Surface Chemistry and Geochemistry of Hydraulic Fracturing
Unique in focus, Surface Chemistry and Geochemistry of Hydraulic Fracturing examines the surface chemistry and phenomena in the hydrofracking process. Under great scrutiny as of late, the physico-chemical properties of hydrofracking are fully detailed and explained. Topics include the adsorption-desorption of gas on the shale reservoir surface and relevant waste-water treatment dependent on various surface chemistry principles.
The aim of this book is to help engineers and research scientists recognize the basic surface chemistry principles related to this subject.
Written by a long-time expert in the field, this book presents an unbiased account of the hard science and engineering involved in a resource that is gaining growing attention within the community.
Table of Contents
Introduction to Surface Chemistry Essentials of Hydrofracking. Surface Tension of Liquids and Solids. Surface Chemistry of Shale Deposits. Chemicals Used in Hydrofracking. Surfactants Used in Hydrofracking. Adsorption-Desorption of Gases on Solid Surfaces. Purification of Waste-water. Surface Chemistry Essentials and Hydrofracking. Summary of Hydrofracking Techniques. Appendices.
K.S.Birdi is the author of a range of books related to various aspects of surface chemistry.
He has contributed with a systematic research on the various aspects of surface chemistry (with applications in industry). In addition he has been member of various international scientific societies and consultant to a large number of industrial companies.
Featured Author Profiles
‘This is a comprehensive, unbiased, and technical treatment of a very complex and controversial topic. The author is qualified to evaluate the subject, as he is a widely published expert who has been involved in this and other related areas of research for over 50 years. … Engineers and research scientists involved in the extraction of oil and gas and in waste water treatment will find this work the most helpful.
Summing Up: Recommended. Graduate students, faculty, and professionals.’

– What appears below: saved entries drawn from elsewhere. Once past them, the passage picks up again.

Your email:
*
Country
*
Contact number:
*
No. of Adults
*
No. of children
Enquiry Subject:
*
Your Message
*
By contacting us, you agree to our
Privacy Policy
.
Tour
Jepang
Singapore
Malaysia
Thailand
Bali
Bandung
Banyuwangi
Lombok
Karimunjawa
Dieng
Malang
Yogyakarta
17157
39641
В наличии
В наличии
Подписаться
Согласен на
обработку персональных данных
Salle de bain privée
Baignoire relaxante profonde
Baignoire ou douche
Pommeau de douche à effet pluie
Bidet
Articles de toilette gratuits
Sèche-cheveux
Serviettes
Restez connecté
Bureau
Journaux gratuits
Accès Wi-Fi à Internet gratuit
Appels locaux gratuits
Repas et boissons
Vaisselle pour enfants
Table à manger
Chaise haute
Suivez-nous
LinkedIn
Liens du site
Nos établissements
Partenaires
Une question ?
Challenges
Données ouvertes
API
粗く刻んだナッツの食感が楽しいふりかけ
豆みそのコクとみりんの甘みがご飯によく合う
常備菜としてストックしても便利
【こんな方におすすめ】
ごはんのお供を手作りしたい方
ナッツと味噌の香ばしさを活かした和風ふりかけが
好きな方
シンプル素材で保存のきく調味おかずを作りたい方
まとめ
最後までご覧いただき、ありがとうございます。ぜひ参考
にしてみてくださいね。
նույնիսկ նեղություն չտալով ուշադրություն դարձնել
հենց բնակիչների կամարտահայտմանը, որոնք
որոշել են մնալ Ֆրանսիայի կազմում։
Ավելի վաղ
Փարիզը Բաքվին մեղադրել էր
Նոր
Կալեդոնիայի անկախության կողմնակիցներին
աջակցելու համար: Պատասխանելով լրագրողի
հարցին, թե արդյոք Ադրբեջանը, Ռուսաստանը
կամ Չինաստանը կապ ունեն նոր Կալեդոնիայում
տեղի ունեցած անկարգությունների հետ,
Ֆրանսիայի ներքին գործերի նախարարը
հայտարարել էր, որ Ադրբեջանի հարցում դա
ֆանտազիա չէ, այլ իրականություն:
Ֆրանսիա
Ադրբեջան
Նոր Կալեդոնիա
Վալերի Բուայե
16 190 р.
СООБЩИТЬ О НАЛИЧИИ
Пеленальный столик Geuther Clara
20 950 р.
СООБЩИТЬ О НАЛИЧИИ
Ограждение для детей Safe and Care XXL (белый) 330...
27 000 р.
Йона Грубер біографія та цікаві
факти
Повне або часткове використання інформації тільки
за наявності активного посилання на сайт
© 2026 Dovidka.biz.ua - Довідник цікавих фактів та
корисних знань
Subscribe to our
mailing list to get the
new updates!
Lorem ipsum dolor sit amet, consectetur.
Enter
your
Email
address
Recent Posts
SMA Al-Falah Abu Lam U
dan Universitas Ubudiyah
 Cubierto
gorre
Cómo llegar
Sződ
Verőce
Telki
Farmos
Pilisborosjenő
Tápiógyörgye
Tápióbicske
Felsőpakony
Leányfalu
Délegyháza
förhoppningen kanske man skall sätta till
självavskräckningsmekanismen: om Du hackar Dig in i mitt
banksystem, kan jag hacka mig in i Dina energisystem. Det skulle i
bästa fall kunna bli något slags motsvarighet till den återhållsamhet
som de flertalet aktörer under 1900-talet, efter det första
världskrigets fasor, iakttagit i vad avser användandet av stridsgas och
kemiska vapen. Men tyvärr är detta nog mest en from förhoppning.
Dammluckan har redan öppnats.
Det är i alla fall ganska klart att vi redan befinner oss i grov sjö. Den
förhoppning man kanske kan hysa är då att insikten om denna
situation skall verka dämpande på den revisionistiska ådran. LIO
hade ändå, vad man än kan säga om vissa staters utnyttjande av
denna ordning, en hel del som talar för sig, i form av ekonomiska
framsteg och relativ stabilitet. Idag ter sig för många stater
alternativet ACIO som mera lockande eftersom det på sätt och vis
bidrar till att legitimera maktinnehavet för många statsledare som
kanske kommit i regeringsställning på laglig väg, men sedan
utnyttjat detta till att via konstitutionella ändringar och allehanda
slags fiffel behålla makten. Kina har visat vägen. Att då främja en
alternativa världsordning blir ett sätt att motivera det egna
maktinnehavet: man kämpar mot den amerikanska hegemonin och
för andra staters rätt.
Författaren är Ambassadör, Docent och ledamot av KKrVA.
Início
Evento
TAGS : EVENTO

– M. E. McCallum, Colorado State University for Choice, May 2017, Vol. 54 No. 9.
'This book is an essential pedagogical reference of interfacial processes for the fracking technologist, written in an easy-to-absorb style. Fundamental knowledge of interfacial forces is presented within a thermodynamic context, relating interfacial forces to thermodynamic quantities as well as physical processes. A comprehensive chemical perspective is thereby provided of governing physical phenomena in fracking systems, including wetting, adsorption/desorption, coagulation, flocculation, coalescence, foaming, and fracture-induction. Several experimental analytical techniques are discussed, including calorimetry, gravimetric gas adsorption, and emulsion stability determination. In addition, several techniques are presented for specifically measuring interfacial tension values, including contact angle, pendant drop, and Wilhelmy plate. The classic colloidal stability theory DLVO is presented along with an analysis of electro-kinetic processes and viscous forces. All of the advanced scientific theories are presented and discussed using common colloquial language, facilitating rapid understanding and mastery of the topics.
The rigorous thermodynamic, scientific approach adopted in this book ensures direct application to the design and engineering of industrial fracking fluids, reservoirs, and processes, while simultaneously retaining universal applicability to diverse shale compositions. As such, this book provides an effective roadmap for exploiting interfacial phenomenon within the design of industrial fracking systems. A broader view of the fracking industry is adopted, incorporating ancillary topics such as fracking wastewater treatment, oil spills, adhesion, EOR, and detergency. The overall scientific approach in this book opens up substantial insight into the role of interfacial chemistry within the fracking industry. An important reference book for the fracking technology industry.'
– Kristofer Gunnar Paso, Norwegian University of Science and Technology.